From February 2005 to August 2008, 11 patients with abduction and lateral rotation limitation of the shoulder in OBPP were treated with dissection of the origin of subscapular muscle, transfer of the tendons of latissimus dorsi and teres major muscle to the tendons of supraspinous and infraspinous muscles. Among them, there were 6 males and 5 females with a mean age of 6 years (1-15 years). The main clinical manifestations showed adduction, internal rotation contracture deformity of shoulder, limited active and passive external rotation and severely restricted active abduction of shoulder. The passive abduction was more than 90 degrees. According to Gilbert grading, there were 7 cases of grade 1 and 4 cases of grade 2. Based on Mallet score systems, the scores were 5 points in 3 cases, 6 points in 3 cases, and 7 points in 5 cases. The muscle strength of deltoid, supraspinatus, infraspinatus, teres major muscle and latissimus dorsi all reached 3-4 grades.
One patient developed postoperative hematoma, wound healed after symptomatic management. Other patients achieved incision healing by first intention. All patients were followed up for 12 to 37 months (17 months on average). The active abduction and external rotation of the shoulder joints recovered obviously. The Gilbert grading were grade 2 in 1 case, grade 3 in 1 case, and grade 4 in 9 cases; the Mallet scores were 10 points in 1 case, 11 points in 2 cases, 12 points in 4 cases, 13 points in 3 cases, and 14 points in 1 case; showing significant differences when compared with those before operation (P < 0.01). The muscle strength of deltoid, supraspinatus, infraspinatus, teres major muscle and latissimus dorsi increased to 4-5 grades.

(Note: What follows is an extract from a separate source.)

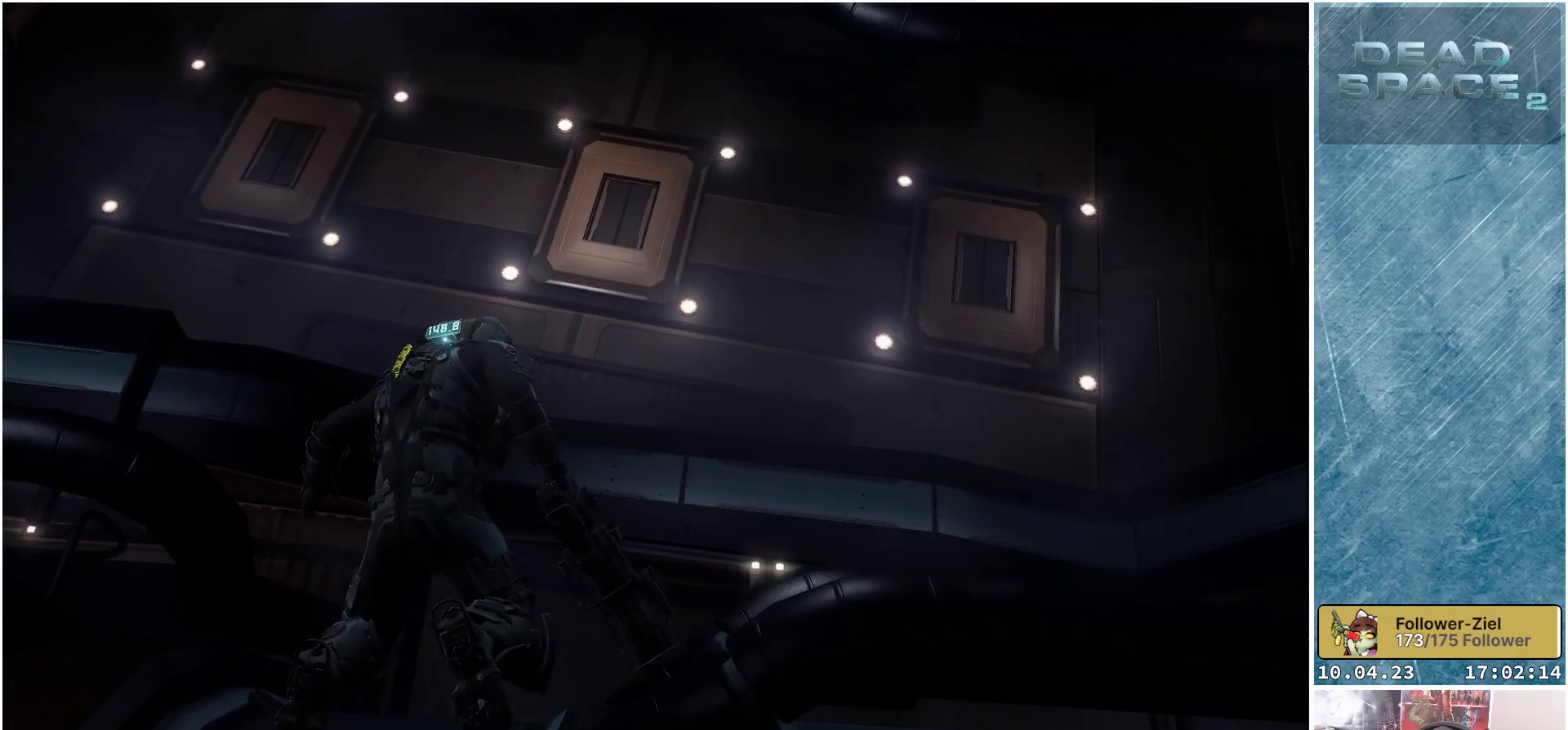
{"buttons": ["R3"], "left_stick": "center", "right_stick": "up-left", "events": [[17, "right_stick", "up-left"], [117, "R3", "down"]]}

The dissection of the origin of subscapular muscle, transfer of the tendons of latissimus dorsi and teres major muscle to the tendons of supraspinous and infraspinous muscles can resolve shoulder adduction, internal rotation contracture, and can enhance abduction, external rotation strength. It is an effective operation for abduction and lateral rotation limitation of the shoulder in OBPP.

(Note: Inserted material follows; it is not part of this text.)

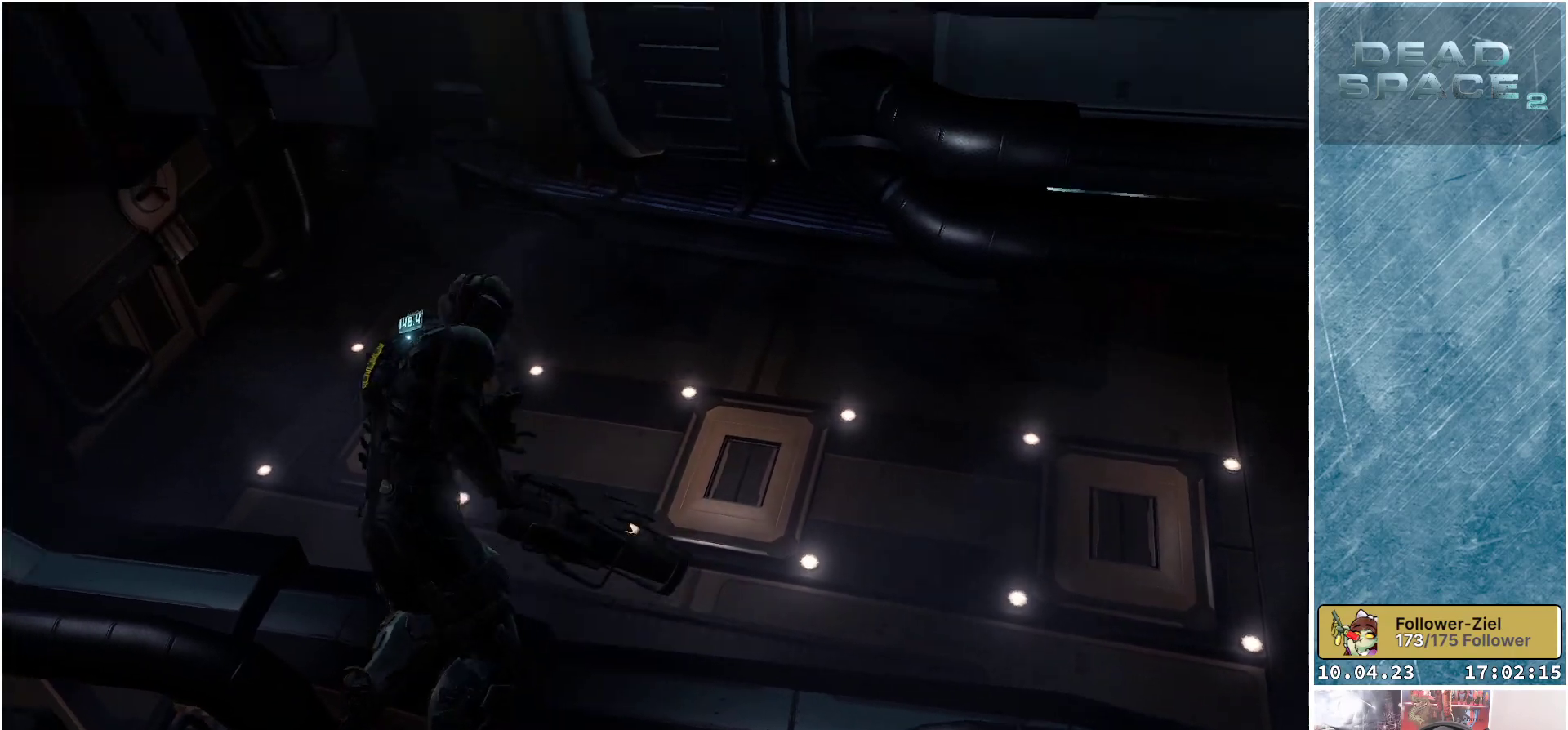
{"buttons": ["R3"], "left_stick": "center", "right_stick": "up-left", "events": []}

探讨产瘫(OBPP)中肩关节外展及外旋受限的治疗方法及效果。
2005年2月至2008年8月,对11例产瘫合并肩关节外展及外旋受限患者采用肩胛下肌起点松解、背阔肌及大圆肌肌腱转位至冈上肌及冈下肌肌腱的方法进行治疗。其中男性6例,女性5例,平均年龄6岁(1 - 15岁)。主要临床表现为肩部内收、内旋挛缩畸形,主动及被动外旋受限,主动外展严重受限。被动外展大于90度。按Gilbert分级,Ⅰ级7例,Ⅱ级4例。按Mallet评分系统,3分3例,6分3例,7分5例。三角肌、冈上肌、冈下肌、大圆肌及背阔肌肌力均达3 - 4级。

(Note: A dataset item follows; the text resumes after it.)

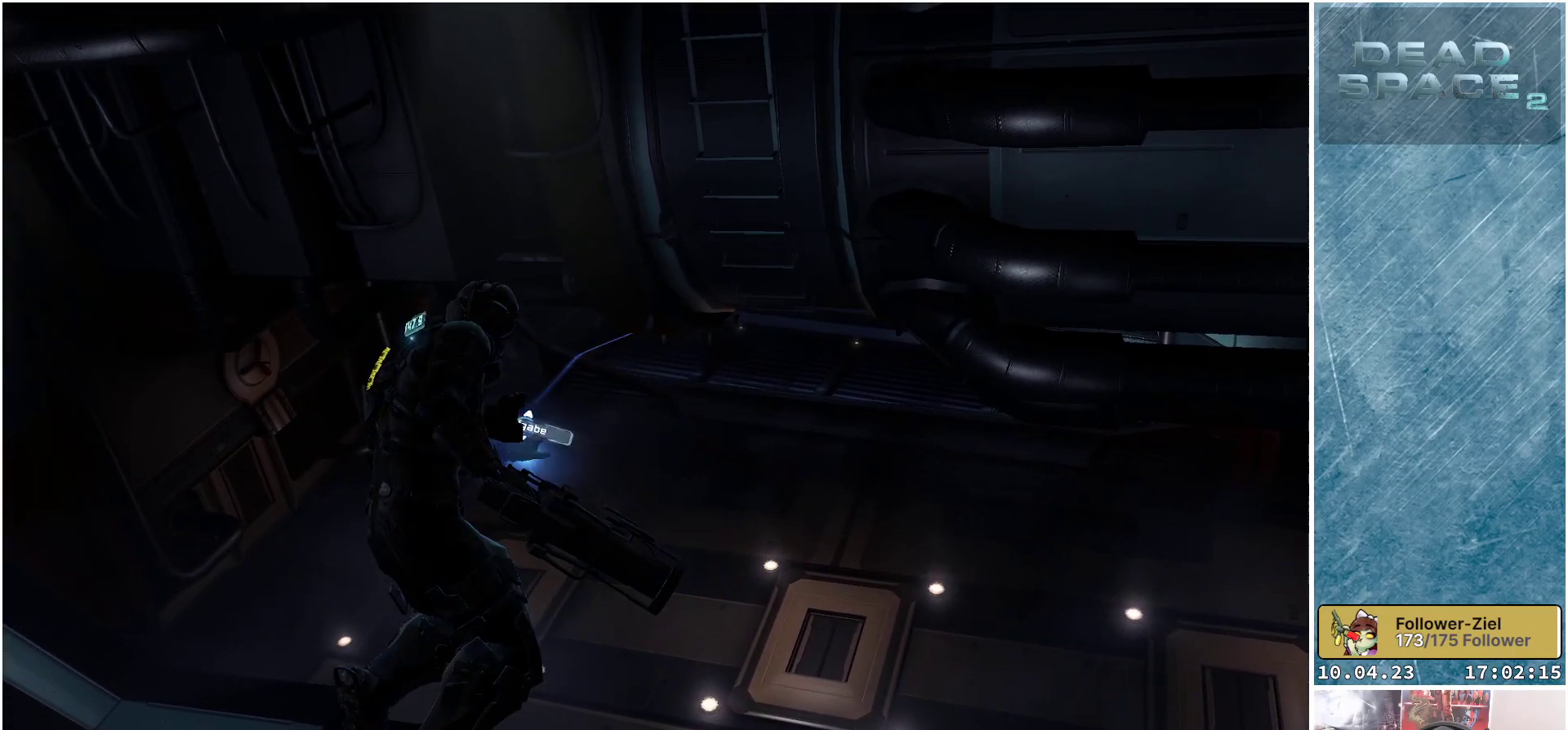
{"buttons": ["R3"], "left_stick": "center", "right_stick": "up-left", "events": []}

1例术后出现血肿,经对症处理后伤口愈合。其余患者切口均一期愈合。所有患者随访12至37个月(平均17个月)。肩关节主动外展及外旋明显恢复。Gilbert分级:Ⅱ级1例,Ⅲ级1例,Ⅳ级9例;Mallet评分:10分1例,11分2例,12分4例,13分3例,14分1例;与术前比较差异有统计学意义(P < 0.01)。三角肌、冈上肌、冈下肌、大圆肌及背阔肌肌力提高至4 - 5级。
肩胛下肌起点松解、背阔肌及大圆肌肌腱转位至冈上肌及冈下肌肌腱可解除肩部内收、内旋挛缩,增强外展、外旋力量。是治疗产瘫中肩关节外展及外旋受限的有效手术方法。